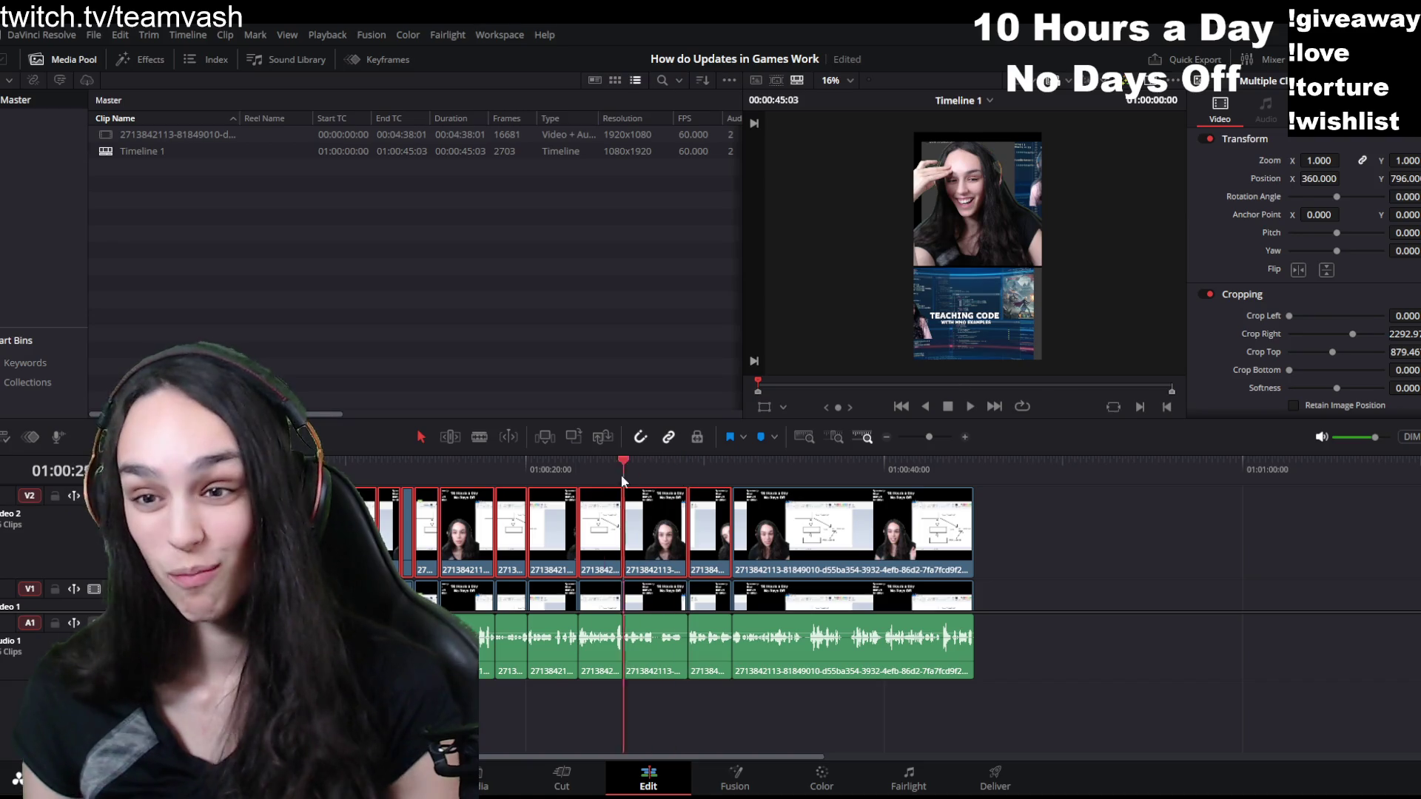
drag(630, 467, 552, 468)
click(1110, 566)
scroll(977, 386, up, 2)
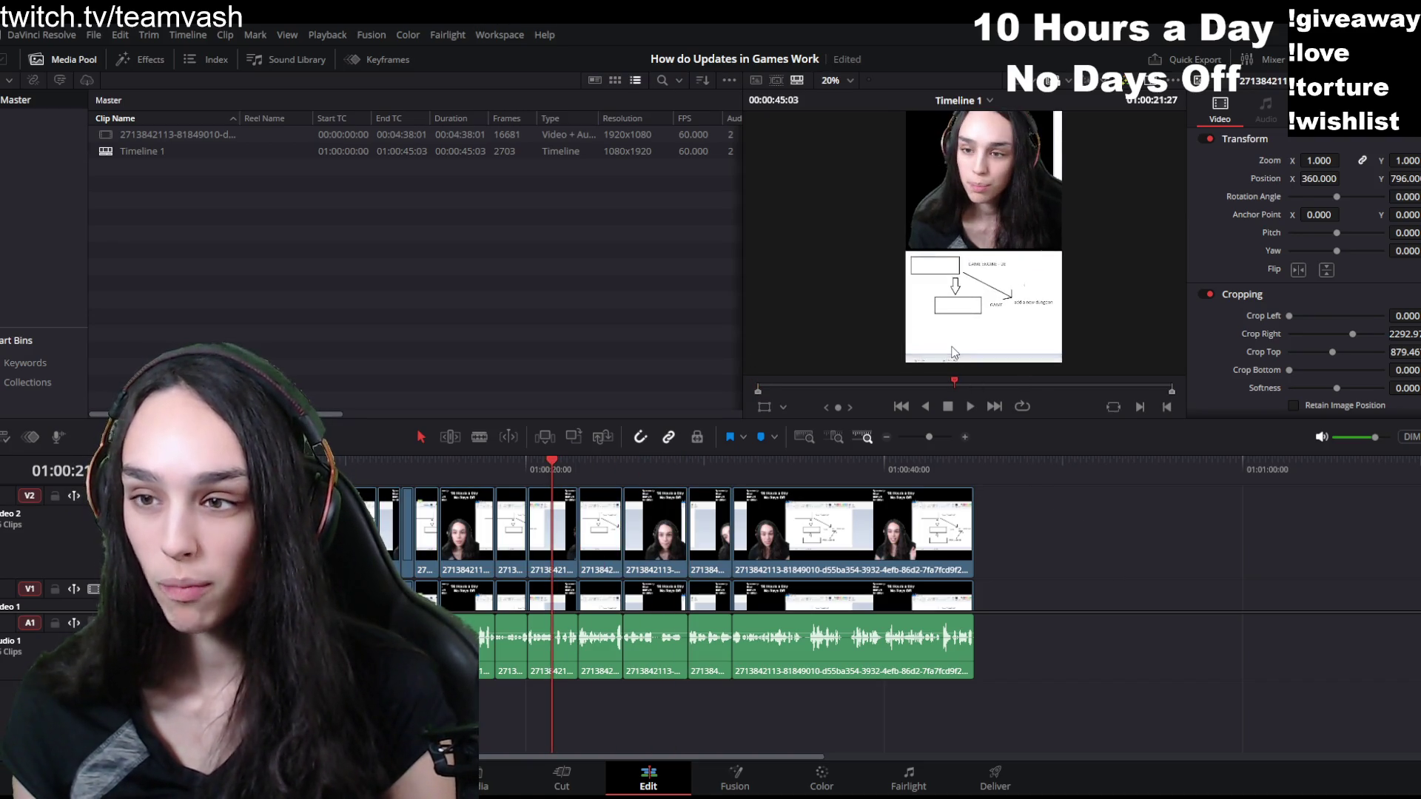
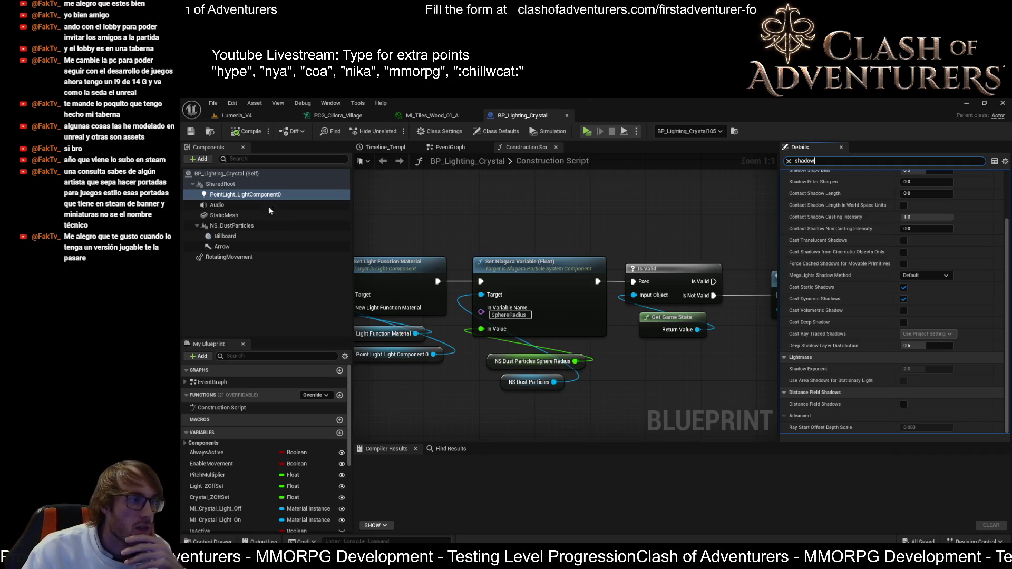
# - Switch to the Lumeria_V4 level and fly past the stone wall, house and gate to the signpost
pyautogui.click(266, 113)
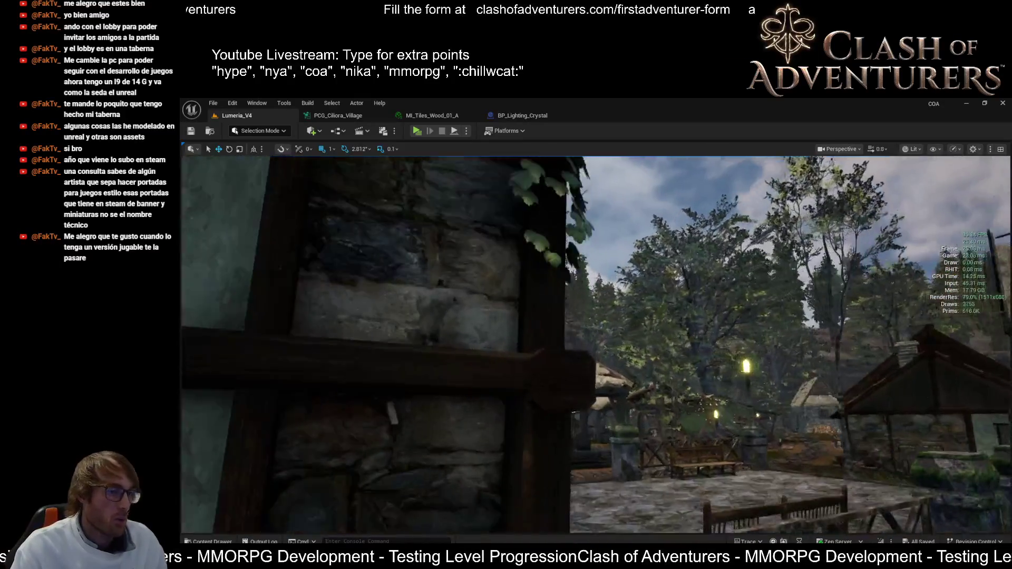
pyautogui.scroll(2, 595, 342)
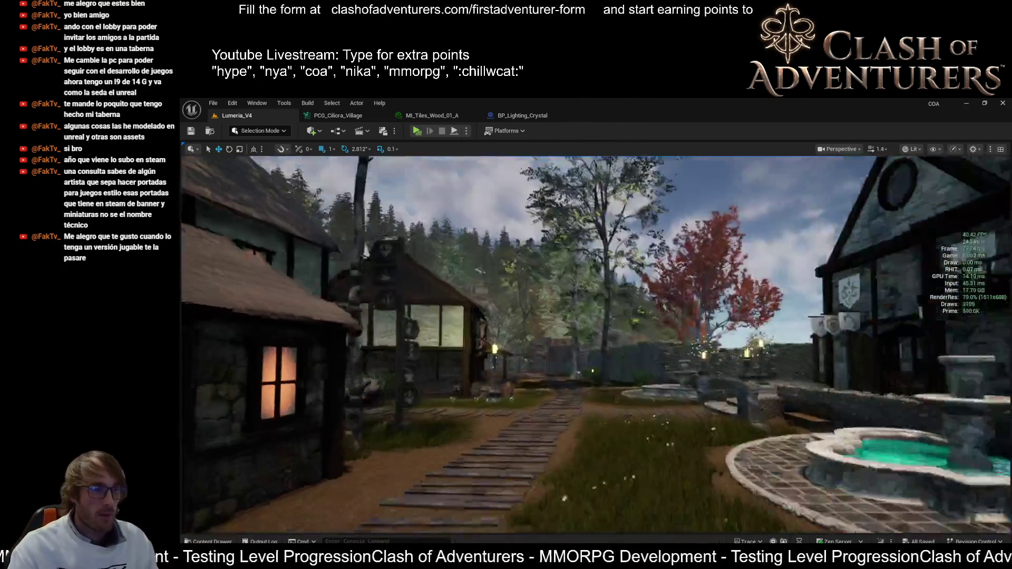
pyautogui.scroll(1, 596, 345)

TASK STATEMENT:
Every line from the one containing "scroll(977, 386, up, 2)" through the end of the records is to be returned exactly, and those lines alone; pictures are dropped.

SOLUTION FOR THIS EXERCISE:
scroll(977, 386, up, 2)
# - Switch to the Lumeria_V4 level and fly past the stone wall, house and gate to the signpost
pyautogui.click(266, 113)
pyautogui.scroll(2, 595, 342)
pyautogui.scroll(1, 596, 345)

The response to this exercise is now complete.